Over the last 18 months, Peleza has been using Prembly’s infrastructure.

“This merger serves as an extension of that collaboration and our longstanding partnership, providing an opportunity to expand service offerings to customers across various markets and globally,” Peleza’s founder Marita Mutemi told TechCabal.

“Merging both companies significantly increases our options and value, positioning us as the most used provider across Pan-Africa and achieving leader status in this space,” said Lanre Ogungbe, the co-founder and CEO of Prembly.

Ogungbe has been appointed the CEO of Prembly Group. Marita Mutemi, the founder and CEO of Peleza, will join the Prembly Group as CFO and double as the CEO of Prembly East Africa. “Other executives from Peleza have been reassigned and retained their leadership roles, ensuring continuity and stability,” Mutemi told TechCabal.
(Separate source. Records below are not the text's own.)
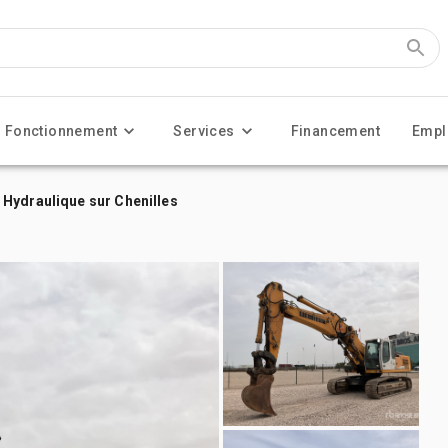
Fonctionnement
Services
Financement
Empl
Hydraulique sur Chenilles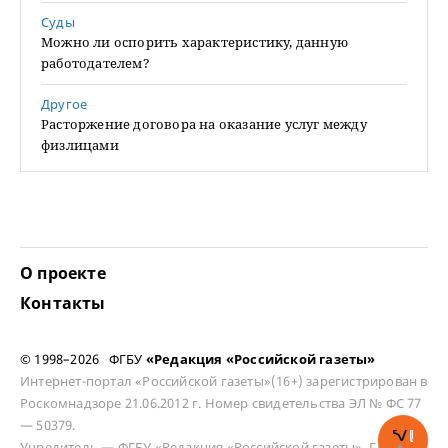
Суды
Можно ли оспорить характеристику, данную
работодателем?
Другое
Расторжение договора на оказание услуг между
физлицами
О проекте
Контакты
© 1998–2026 ФГБУ
«Редакция «Российской газеты»
Интернет-портал «Российской газеты»(16+) зарегистрирован в
Роскомнадзоре 21.06.2012 г. Номер свидетельства ЭЛ № ФС 77
— 50379.
Учредитель — ФГБУ «Редакция «Российской газеты». Главный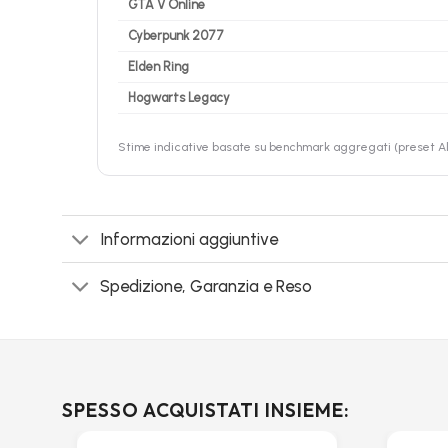
GTA V Online
Cyberpunk 2077
Elden Ring
Hogwarts Legacy
Stime indicative basate su benchmark aggregati (preset Alt
Informazioni aggiuntive
Spedizione, Garanzia e Reso
SPESSO ACQUISTATI INSIEME:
The merger creates a combined team of about 100 employees. Ogungbe and Marita disclosed that at least ten employees will be let go because their roles have been duplicated because of the merger. Those staff members will receive a severance package.

“The decision to name the entity Prembly Group is borne out of a mutual agreement to leverage the brand equity and established market presence of Prembly, especially given its global recognition in compliance and digital security solutions,” said Ogungbe.

There are plans to integrate the KYC/B technology platforms for both companies.

Peleza is the older of the two companies; it was founded in 2015 and has not disclosed funding from venture capital firms. Prembly was founded in 2021 and raised a $2.8 million seed round in 2022, backed by MaC Venture Capital and Soma Capital.